- Venue: London Olympic Stadium
- Dates: 8 September
- Competitors: 17 from 11 nations

Medalists
- 1st place, gold medalist(s):  / Fanie van der Merwe / South Africa
- 2nd place, silver medalist(s):  / Liang Yongbin / China
- 3rd place, bronze medalist(s):  / Roman Kapranov / Russia

= Athletics at the 2012 Summer Paralympics – Men's 100 metres T37 =

The Men's 100 metres T37 event at the 2012 Summer Paralympics took place at the London Olympic Stadium on 8 September.

==Records==
Prior to the competition, the existing World and Paralympic records were as follows.

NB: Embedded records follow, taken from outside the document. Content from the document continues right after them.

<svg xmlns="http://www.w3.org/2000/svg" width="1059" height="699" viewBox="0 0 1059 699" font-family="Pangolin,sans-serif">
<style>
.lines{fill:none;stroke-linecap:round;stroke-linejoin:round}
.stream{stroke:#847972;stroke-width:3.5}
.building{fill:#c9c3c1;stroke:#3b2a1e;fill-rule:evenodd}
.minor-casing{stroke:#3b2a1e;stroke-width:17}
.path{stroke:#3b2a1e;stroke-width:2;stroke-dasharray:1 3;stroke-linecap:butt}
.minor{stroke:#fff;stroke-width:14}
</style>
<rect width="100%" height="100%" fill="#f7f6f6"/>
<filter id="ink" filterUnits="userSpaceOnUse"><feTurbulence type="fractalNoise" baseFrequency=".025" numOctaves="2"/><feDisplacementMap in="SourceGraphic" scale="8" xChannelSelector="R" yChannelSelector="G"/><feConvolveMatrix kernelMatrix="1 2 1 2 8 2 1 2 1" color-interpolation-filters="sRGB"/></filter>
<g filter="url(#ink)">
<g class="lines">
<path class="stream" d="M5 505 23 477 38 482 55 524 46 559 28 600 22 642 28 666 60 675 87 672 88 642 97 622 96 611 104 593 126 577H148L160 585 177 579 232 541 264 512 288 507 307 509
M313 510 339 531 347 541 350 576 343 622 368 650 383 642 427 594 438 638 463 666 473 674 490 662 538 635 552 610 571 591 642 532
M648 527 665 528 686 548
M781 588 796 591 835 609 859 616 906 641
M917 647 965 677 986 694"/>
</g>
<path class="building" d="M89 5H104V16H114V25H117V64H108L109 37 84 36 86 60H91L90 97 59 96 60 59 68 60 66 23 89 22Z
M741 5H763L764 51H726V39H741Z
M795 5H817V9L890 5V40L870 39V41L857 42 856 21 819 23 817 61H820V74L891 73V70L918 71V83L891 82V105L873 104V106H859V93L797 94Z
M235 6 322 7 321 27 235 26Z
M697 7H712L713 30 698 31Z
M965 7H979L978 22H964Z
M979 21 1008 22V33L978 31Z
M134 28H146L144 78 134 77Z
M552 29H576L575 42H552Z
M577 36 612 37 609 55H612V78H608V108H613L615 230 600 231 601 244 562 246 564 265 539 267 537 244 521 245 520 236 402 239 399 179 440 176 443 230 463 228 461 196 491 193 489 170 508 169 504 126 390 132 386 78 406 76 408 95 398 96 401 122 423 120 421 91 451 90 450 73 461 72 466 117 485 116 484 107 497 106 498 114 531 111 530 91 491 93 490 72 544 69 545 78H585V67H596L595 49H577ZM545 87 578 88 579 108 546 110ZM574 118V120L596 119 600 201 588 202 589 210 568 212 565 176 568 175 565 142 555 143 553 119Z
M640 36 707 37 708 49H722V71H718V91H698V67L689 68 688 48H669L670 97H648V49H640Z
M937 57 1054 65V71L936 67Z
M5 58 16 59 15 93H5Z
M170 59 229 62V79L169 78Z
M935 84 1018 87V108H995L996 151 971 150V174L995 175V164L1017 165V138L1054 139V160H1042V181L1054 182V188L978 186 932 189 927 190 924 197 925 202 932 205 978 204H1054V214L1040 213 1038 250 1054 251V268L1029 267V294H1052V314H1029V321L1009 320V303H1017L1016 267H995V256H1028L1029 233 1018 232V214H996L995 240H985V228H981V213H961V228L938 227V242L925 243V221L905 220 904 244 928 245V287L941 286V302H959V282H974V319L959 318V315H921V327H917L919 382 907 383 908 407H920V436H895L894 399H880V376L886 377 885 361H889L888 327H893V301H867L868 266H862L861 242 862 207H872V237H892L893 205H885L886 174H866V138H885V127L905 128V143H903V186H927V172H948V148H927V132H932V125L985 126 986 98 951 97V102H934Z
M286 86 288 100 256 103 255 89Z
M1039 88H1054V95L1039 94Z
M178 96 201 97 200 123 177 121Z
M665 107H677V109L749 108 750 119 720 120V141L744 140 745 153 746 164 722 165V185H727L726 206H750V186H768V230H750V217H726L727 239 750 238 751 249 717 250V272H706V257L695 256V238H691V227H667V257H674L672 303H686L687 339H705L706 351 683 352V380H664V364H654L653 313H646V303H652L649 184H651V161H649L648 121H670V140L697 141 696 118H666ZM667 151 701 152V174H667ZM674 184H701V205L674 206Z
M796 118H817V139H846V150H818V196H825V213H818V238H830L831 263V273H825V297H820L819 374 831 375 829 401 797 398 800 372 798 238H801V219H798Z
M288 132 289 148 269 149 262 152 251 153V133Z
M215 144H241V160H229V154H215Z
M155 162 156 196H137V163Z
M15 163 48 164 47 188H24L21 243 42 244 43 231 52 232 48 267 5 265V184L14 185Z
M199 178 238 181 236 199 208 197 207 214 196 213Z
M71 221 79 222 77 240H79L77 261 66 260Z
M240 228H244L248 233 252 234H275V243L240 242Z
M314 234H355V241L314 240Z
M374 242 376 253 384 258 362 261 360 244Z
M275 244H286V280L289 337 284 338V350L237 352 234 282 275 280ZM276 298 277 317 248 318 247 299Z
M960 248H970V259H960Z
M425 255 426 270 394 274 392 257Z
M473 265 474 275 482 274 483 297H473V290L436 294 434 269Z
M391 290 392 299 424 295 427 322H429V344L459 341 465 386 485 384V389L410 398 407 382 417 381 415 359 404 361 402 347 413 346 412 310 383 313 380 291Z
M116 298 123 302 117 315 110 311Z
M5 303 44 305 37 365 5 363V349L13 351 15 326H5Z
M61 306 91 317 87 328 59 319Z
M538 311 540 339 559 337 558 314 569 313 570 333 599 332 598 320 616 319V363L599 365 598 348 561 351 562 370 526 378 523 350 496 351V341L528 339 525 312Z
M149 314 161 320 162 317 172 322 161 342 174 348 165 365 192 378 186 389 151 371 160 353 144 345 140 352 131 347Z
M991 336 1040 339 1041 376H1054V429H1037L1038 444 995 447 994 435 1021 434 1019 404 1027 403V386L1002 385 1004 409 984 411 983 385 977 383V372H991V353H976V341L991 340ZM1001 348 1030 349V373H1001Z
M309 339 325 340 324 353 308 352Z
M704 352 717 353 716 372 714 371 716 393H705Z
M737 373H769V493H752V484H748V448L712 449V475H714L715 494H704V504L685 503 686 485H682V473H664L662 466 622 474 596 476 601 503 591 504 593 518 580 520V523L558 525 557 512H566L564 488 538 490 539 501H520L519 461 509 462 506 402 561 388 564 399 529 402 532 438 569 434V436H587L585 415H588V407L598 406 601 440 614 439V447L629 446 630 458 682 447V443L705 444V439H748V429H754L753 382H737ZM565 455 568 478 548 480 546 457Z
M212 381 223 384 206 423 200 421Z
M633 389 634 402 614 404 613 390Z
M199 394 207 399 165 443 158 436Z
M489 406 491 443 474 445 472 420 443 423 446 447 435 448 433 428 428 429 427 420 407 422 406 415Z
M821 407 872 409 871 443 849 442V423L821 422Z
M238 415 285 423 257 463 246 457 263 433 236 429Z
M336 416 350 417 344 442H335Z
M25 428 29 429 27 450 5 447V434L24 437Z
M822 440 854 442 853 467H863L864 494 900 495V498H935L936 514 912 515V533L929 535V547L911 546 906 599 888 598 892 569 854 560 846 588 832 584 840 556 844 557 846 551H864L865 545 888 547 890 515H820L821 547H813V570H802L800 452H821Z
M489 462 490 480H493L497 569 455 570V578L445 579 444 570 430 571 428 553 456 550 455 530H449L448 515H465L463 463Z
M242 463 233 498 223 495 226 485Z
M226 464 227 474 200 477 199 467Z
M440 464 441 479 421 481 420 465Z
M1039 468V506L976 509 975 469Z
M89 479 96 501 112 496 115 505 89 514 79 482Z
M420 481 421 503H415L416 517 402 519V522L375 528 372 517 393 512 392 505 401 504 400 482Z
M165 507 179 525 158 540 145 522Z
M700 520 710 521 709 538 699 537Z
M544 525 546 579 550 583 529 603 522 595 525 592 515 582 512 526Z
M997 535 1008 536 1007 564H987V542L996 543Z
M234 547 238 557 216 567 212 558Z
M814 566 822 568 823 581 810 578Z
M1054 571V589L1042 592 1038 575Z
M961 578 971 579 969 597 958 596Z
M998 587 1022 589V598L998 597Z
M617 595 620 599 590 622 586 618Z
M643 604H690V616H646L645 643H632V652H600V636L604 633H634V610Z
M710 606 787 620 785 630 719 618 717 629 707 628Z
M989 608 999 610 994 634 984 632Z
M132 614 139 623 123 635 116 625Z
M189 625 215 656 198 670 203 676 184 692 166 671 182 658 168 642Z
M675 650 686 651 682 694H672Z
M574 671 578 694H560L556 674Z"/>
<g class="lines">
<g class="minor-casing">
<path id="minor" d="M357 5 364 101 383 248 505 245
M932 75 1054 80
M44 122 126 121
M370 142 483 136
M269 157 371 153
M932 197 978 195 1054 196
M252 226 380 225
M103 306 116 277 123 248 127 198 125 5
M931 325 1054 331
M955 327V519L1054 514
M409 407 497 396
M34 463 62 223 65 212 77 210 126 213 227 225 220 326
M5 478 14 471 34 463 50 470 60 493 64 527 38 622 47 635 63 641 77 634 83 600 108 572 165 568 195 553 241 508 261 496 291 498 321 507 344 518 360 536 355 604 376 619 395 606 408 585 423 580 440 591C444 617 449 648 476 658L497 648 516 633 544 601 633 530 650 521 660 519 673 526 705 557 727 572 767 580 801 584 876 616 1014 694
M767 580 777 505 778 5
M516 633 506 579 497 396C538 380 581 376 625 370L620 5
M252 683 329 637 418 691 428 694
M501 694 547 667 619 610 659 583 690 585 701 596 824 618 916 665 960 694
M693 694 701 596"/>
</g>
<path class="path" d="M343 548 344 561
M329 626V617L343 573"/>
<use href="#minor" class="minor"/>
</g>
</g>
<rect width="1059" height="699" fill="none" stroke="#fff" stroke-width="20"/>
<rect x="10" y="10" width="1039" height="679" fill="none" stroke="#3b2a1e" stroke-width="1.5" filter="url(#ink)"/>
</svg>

| World record | Fanie van der Merwe (RSA) | 11.52 | Germiston, South Africa | 5 February 2012 |
| Paralympic record | 11.83 | Beijing, China | 12 September 2008 |
Broken records during the 2012 Summer Paralympics
| World record | Fanie van der Merwe (RSA) | 11.51 | London, United Kingdom | 8 September 2012 |
| World record | Liang Yongbin (CHN) | 11.51 | London, United Kingdom | 8 September 2012 |

==Results==

===Round 1===
Competed 8 September 2012 from 19:16. Qual. rule: First 3 in each heat (Q) plus the 2 fastest other times (q) qualified.

====Heat 1====

| Rank | Athlete | Country | Time | Notes |
|---|---|---|---|---|
| 1 | Fanie van der Merwe | South Africa | 11.52 | Q, =WR |
| 2 | Mostafa Fathalla Mohamed | Egypt | 11.55 | Q, PB |
| 3 | Roman Kapranov | Russia | 11.61 | Q, RR |
| 4 | Shang Guangxu | China | 11.63 | q, RR |
| 5 | Rhys Jones | Great Britain | 12.19 | PB |
| 6 | Jelmar Bos | Netherlands | 12.23 |  |
| 7 | Benjamin Ivan Cardozo Sanchez | Mexico | 12.63 | SB |
| 8 | Vladislav Barinov | Russia | 12.85 | SB |
| 9 | Marcel Houssimoli | Vanuatu | 14.55 | SB |
|  |  |  | Wind: -1.3 m/s |  |

====Heat 2====

| Rank | Athlete | Country | Time | Notes |
|---|---|---|---|---|
| 1 | Liang Yongbin | China | 11.63 | Q, =RR |
| 2 | Omar Monterola | Venezuela | 11.68 | Q, RR |
| 3 | Gocha Khugaev | Russia | 11.91 | Q, PB |
| 4 | Sofiane Hamdi | Algeria | 12.01 | q |
| 5 | Charl du Toit | South Africa | 12.11 |  |
| 6 | Ma Yuxi | China | 12.14 | SB |
| 7 | Andrea Dalle Ave | South Africa | 12.18 | PB |
| 7 | Lucas Ferrari | Brazil | 12.18 | PB |
|  |  |  | Wind: -1.0 m/s |  |

===Final===
Competed 8 September 2012 at 10:00.

| Rank | Athlete | Country | Time | Notes |
|---|---|---|---|---|
| 1st place, gold medalist(s) | Fanie van der Merwe | South Africa | 11.51 | WR |
| 2nd place, silver medalist(s) | Liang Yongbin | China | 11.51 | WR |
| 3rd place, bronze medalist(s) | Roman Kapranov | Russia | 11.56 | RR |
| 4 | Shang Guangxu | China | 11.63 | =PB |
| 5 | Mostafa Fathalla Mohamed | Egypt | 11.67 |  |
| 6 | Sofiane Hamdi | Algeria | 11.80 |  |
| 7 | Gocha Khugaev | Russia | 11.89 | PB |
| 8 | Omar Monterola | Venezuela | DQ |  |
|  |  |  | Wind: +0.4 m/s |  |

Q = qualified by place. q = qualified by time. WR = World Record. RR = Regional Record. PB = Personal Best. DQ = Disqualified.